PLEUROTUS OSTREATUS

Caps shell shaped, joint and superimposed like the tiles on a roof; blackish violaceous, brownish, or grayish ochraceous; fading to yellowish with age; margin rolled toward the gills; then explanate and undulate; cuticle smooth, but with glittering granules in the variety glandulosus; lucid, but slightly velvety near the stem; diameter of a single cap 5-15 cm, diameter of the tuft 15-35 cm. Stems lateral, slanted, sometimes rudimental; but very long in the variety stipitatus; with pubescent bases confluent in a single mass; stuffed, firm, white, smooth. Flesh thick, tender, then tough; white. Odor agreeable. Flavor sapid. Gills more or less close; broad; decurrent on the stem through a thread; not crossing one another; white or cream; also with shiny granules in the variety glandulosus. Spores white, tinged with amethystine. It grows in tufts, in autumn, until the first winter rigors, but also in winter when this is mild, on trunks and stumps of latifoliate trees, rarely on conifers.

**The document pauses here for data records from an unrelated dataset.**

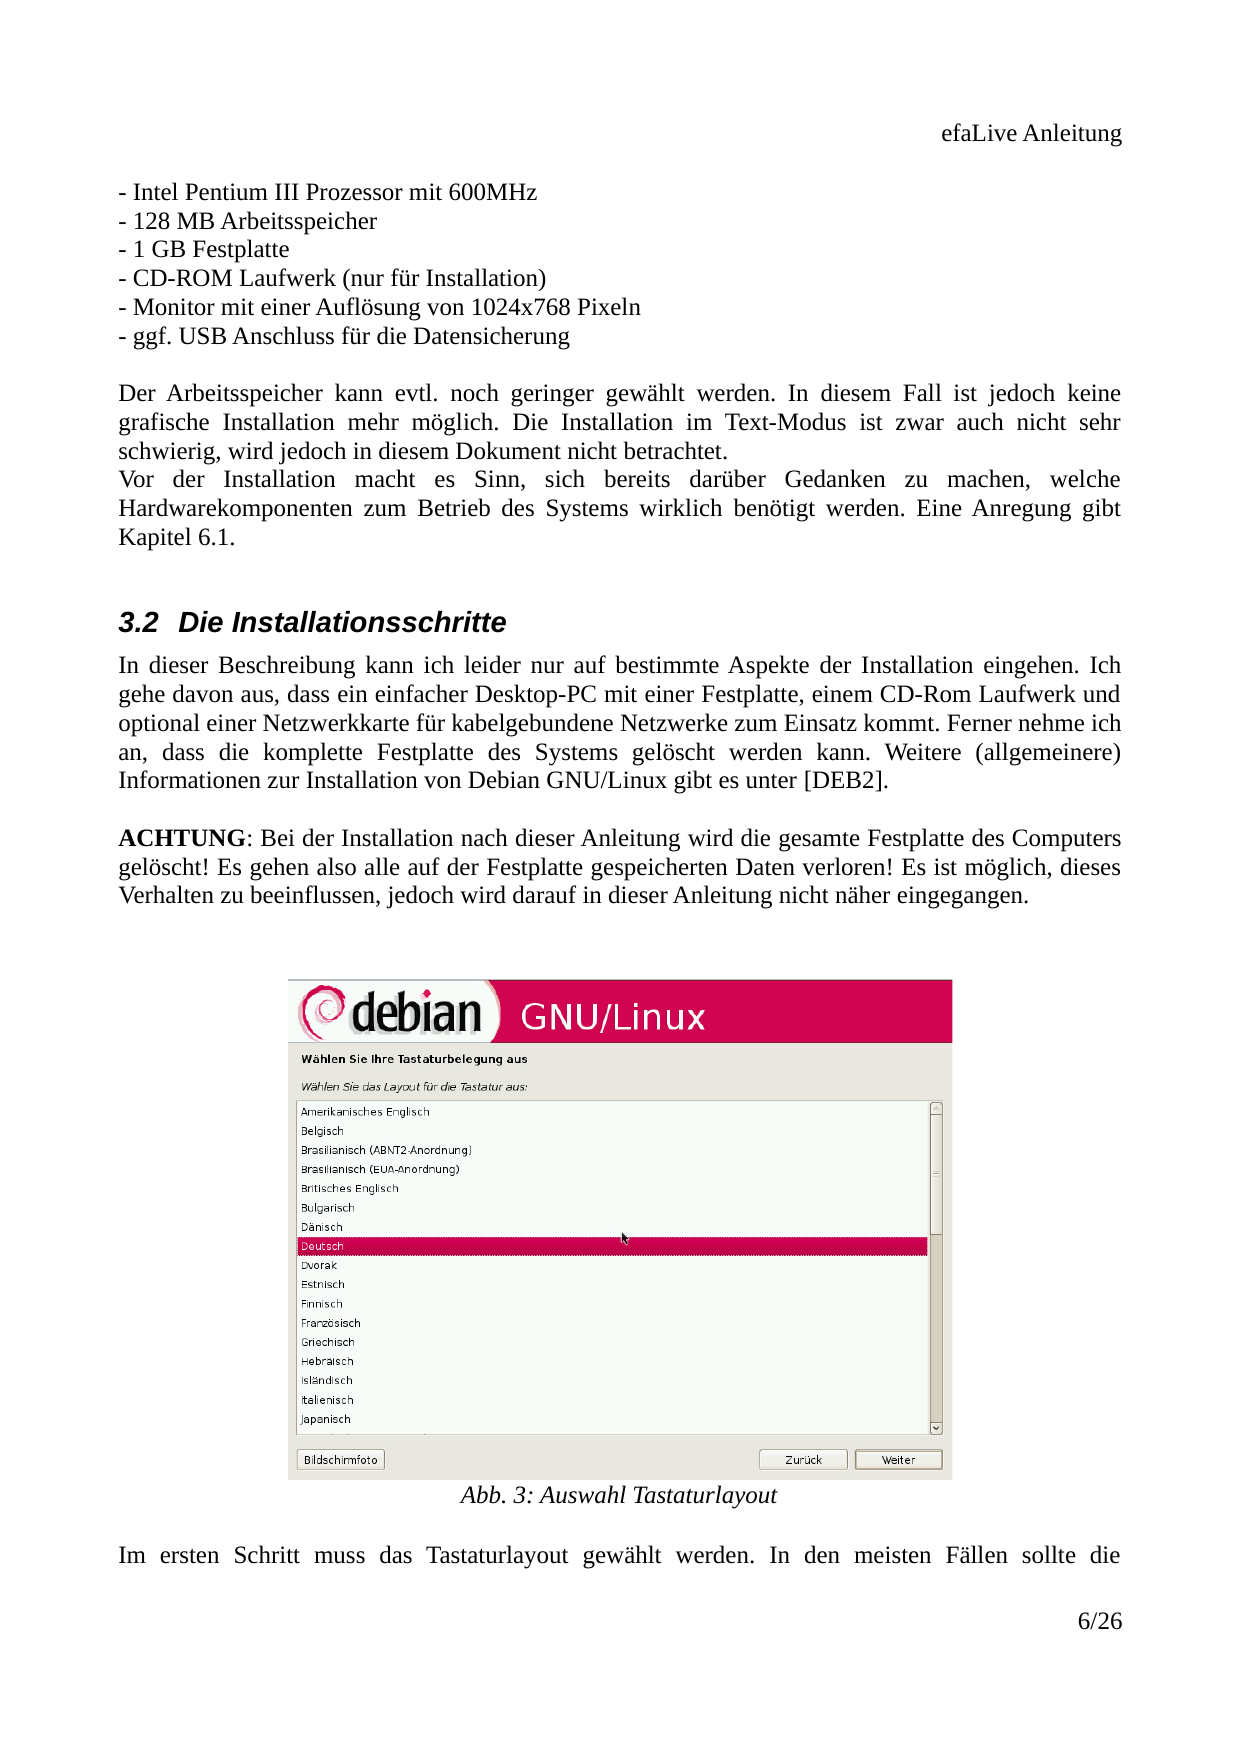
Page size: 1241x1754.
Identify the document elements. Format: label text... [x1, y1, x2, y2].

subtitle Die Installationsschritte [118, 604, 1122, 638]
text Im ersten Schritt muss das Tastaturlayout gewählt werden. In den meisten Fällen sollte die [118, 1540, 1122, 1568]
text ACHTUNG: Bei der Installation nach dieser Anleitung wird die gesamte Festplatte des Computers gelöscht! Es gehen also alle auf der Festplatte gespeicherten Daten verloren! Es ist möglich, dieses Verhalten zu beeinflussen, jedoch wird darauf in dieser Anleitung nicht näher eingegangen. [118, 823, 1122, 909]
text - 128 MB Arbeitsspeicher [118, 206, 1122, 234]
text - 1 GB Festplatte [118, 234, 1122, 263]
text Vor der Installation macht es Sinn, sich bereits darüber Gedanken zu machen, welche Hardwarekomponenten zum Betrieb des Systems wirklich benötigt werden. Eine Anregung gibt Kapitel 6.1. [118, 464, 1122, 551]
picture [287, 979, 953, 1480]
text - CD-ROM Laufwerk (nur für Installation) [118, 263, 1122, 292]
text - ggf. USB Anschluss für die Datensicherung [118, 321, 1122, 349]
text - Monitor mit einer Auflösung von 1024x768 Pixeln [118, 292, 1122, 321]
text In dieser Beschreibung kann ich leider nur auf bestimmte Aspekte der Installation eingehen. Ich gehe davon aus, dass ein einfacher Desktop-PC mit einer Festplatte, einem CD-Rom Laufwerk und optional einer Netzwerkkarte für kabelgebundene Netzwerke zum Einsatz kommt. Ferner nehme ich an, dass die komplette Festplatte des Systems gelöscht werden kann. Weitere (allgemeinere) Informationen zur Installation von Debian GNU/Linux gibt es unter [DEB2]. [118, 651, 1122, 794]
text Abb. 3: Auswahl Tastaturlayout [281, 979, 959, 1508]
text - Intel Pentium III Prozessor mit 600MHz [118, 177, 1122, 206]
text Der Arbeitsspeicher kann evtl. noch geringer gewählt werden. In diesem Fall ist jedoch keine grafische Installation mehr möglich. Die Installation im Text-Modus ist zwar auch nicht sehr schwierig, wird jedoch in diesem Dokument nicht betrachtet. [118, 378, 1122, 464]
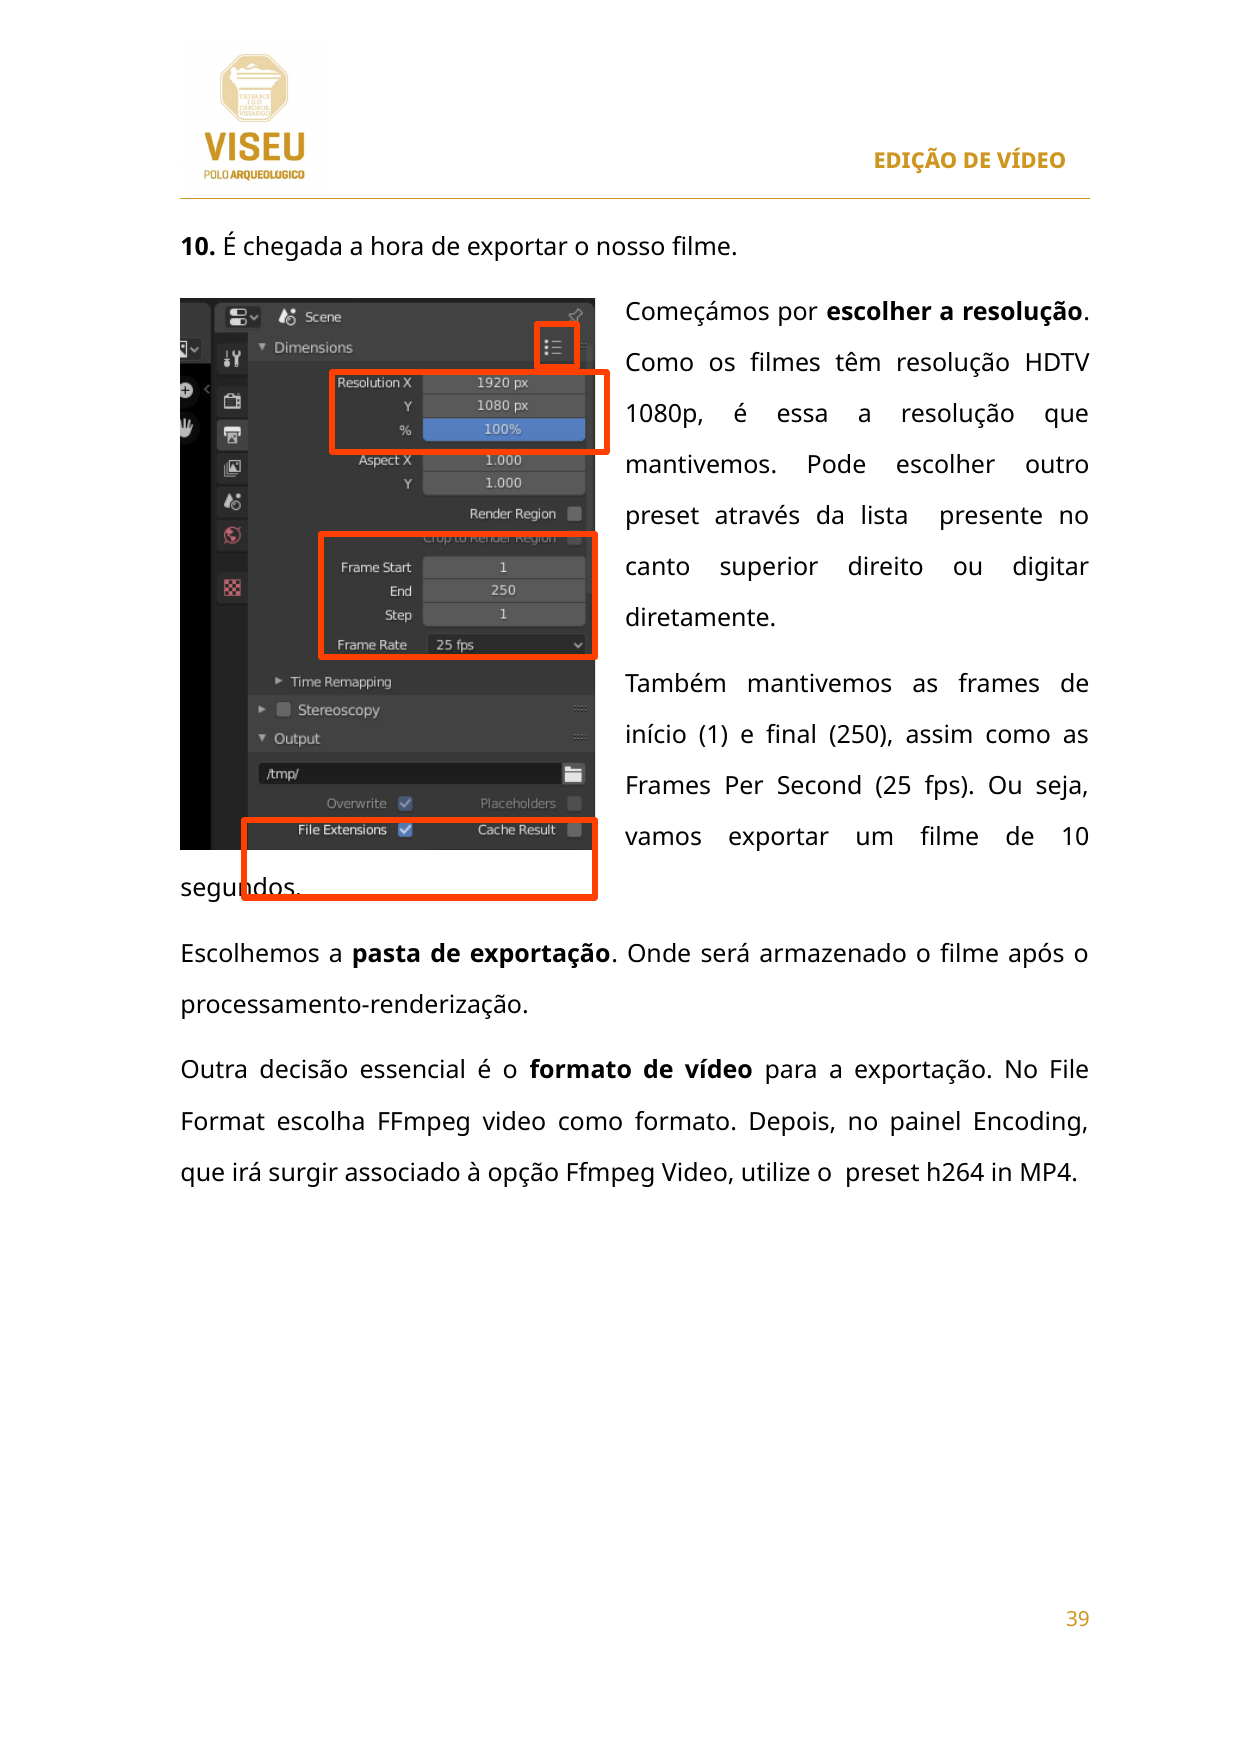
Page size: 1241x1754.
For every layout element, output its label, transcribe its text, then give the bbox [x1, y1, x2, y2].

picture [540, 327, 574, 364]
text 10. É chegada a hora de exportar o nosso filme. [180, 228, 1090, 262]
picture [180, 298, 596, 850]
text Também mantivemos as frames de início (1) e final (250), assim como as Frames Per Second (25 fps). Ou seja, vamos exportar um filme de 10 segundos. [180, 666, 1090, 904]
text Outra decisão essencial é o formato de vídeo para a exportação. No File Format escolha FFmpeg video como formato. Depois, no painel Encoding, que irá surgir associado à opção Ffmpeg Video, utilize o preset h264 in MP4. [180, 1052, 1090, 1188]
picture [247, 823, 592, 850]
picture [335, 375, 596, 449]
picture [324, 537, 592, 654]
text Começámos por escolher a resolução. Como os filmes têm resolução HDTV 1080p, é essa a resolução que mantivemos. Pode escolher outro preset através da lista presente no canto superior direito ou digitar diretamente. [180, 294, 1090, 634]
text Escolhemos a pasta de exportação. Onde será armazenado o filme após o processamento-renderização. [180, 935, 1090, 1021]
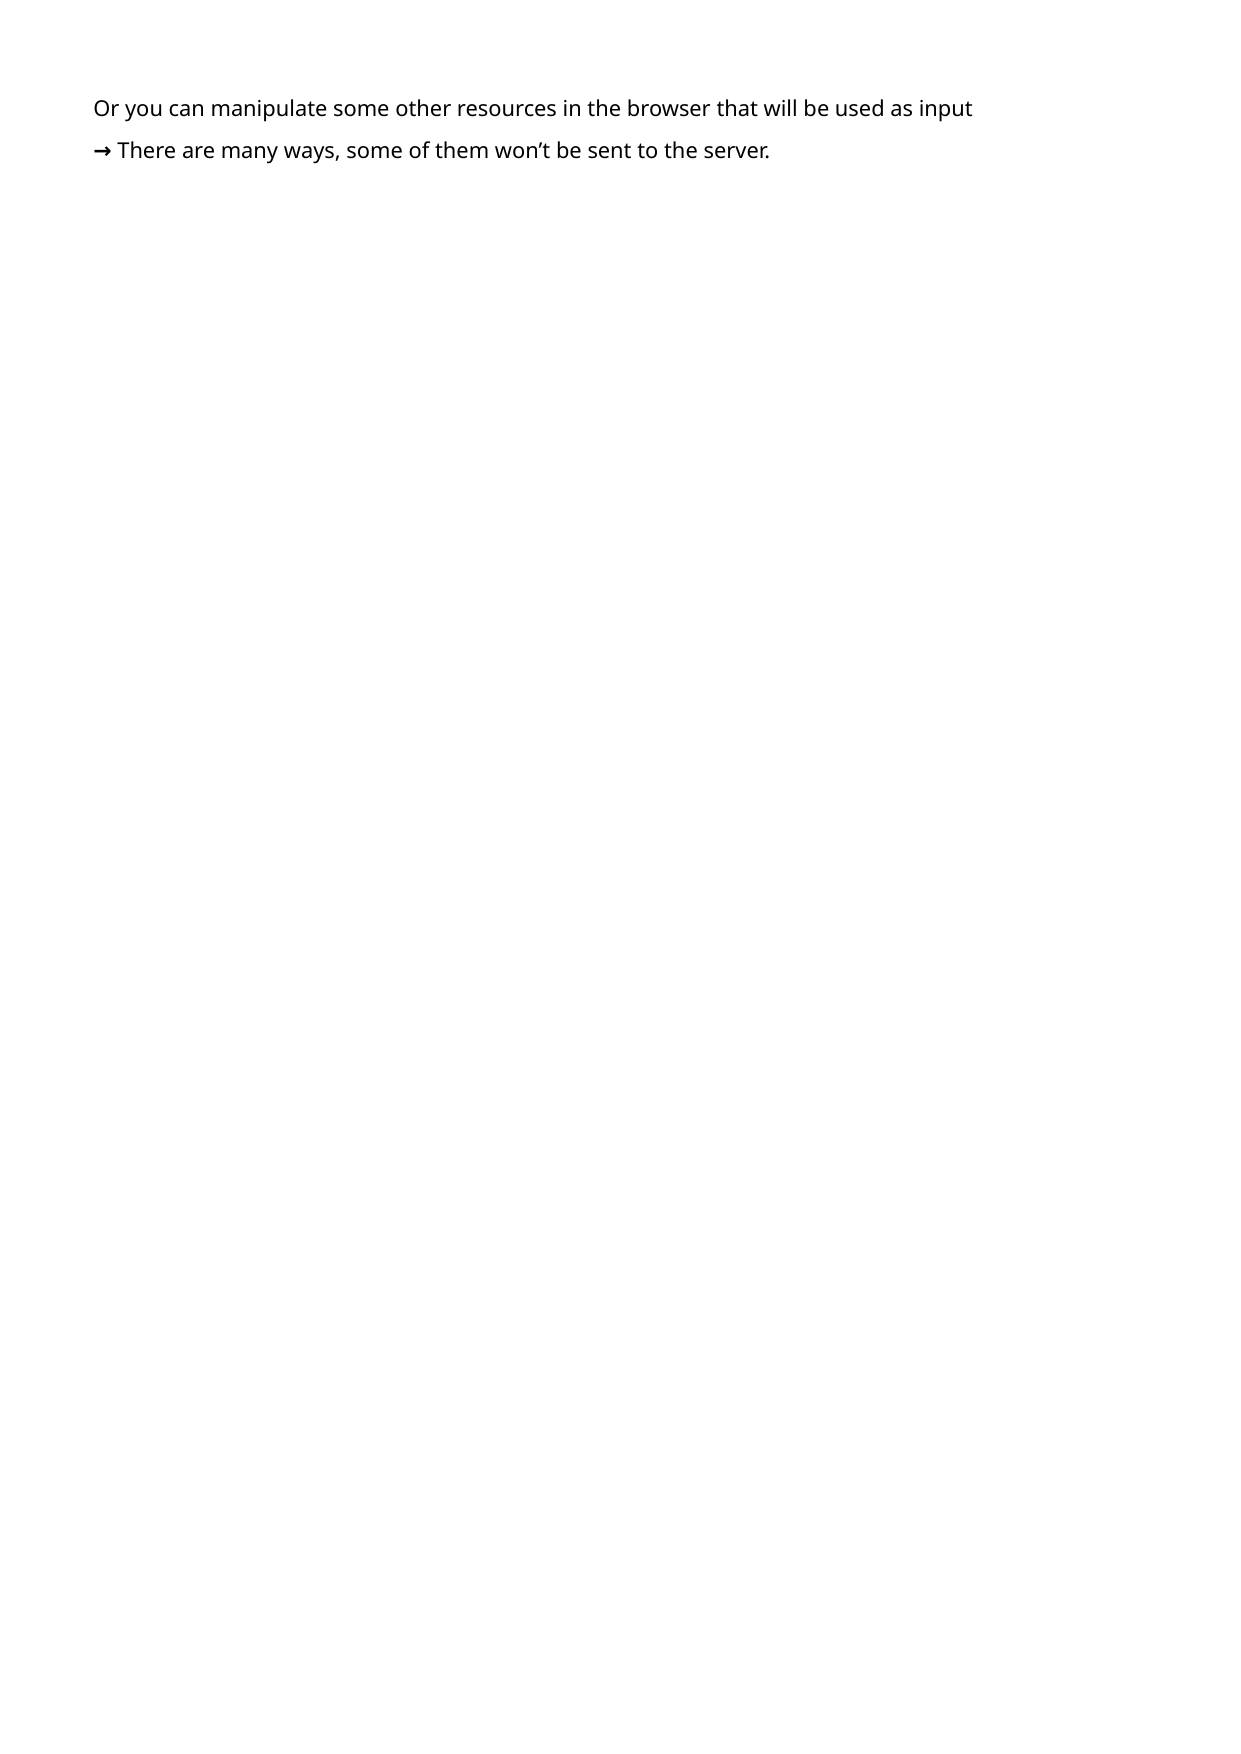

Edible, of good quality and very much in demand. On the other hand, the variety columbinus is edible only with caution, since it can cause diarrhea and other intestinal trouble, particularly in delicate individuals; cap reddish ocher, reddish at the center, blue violaceous at the margin; then green or blue green; sometimes entirely blue; growing on latifoliate trees but more often on conifers.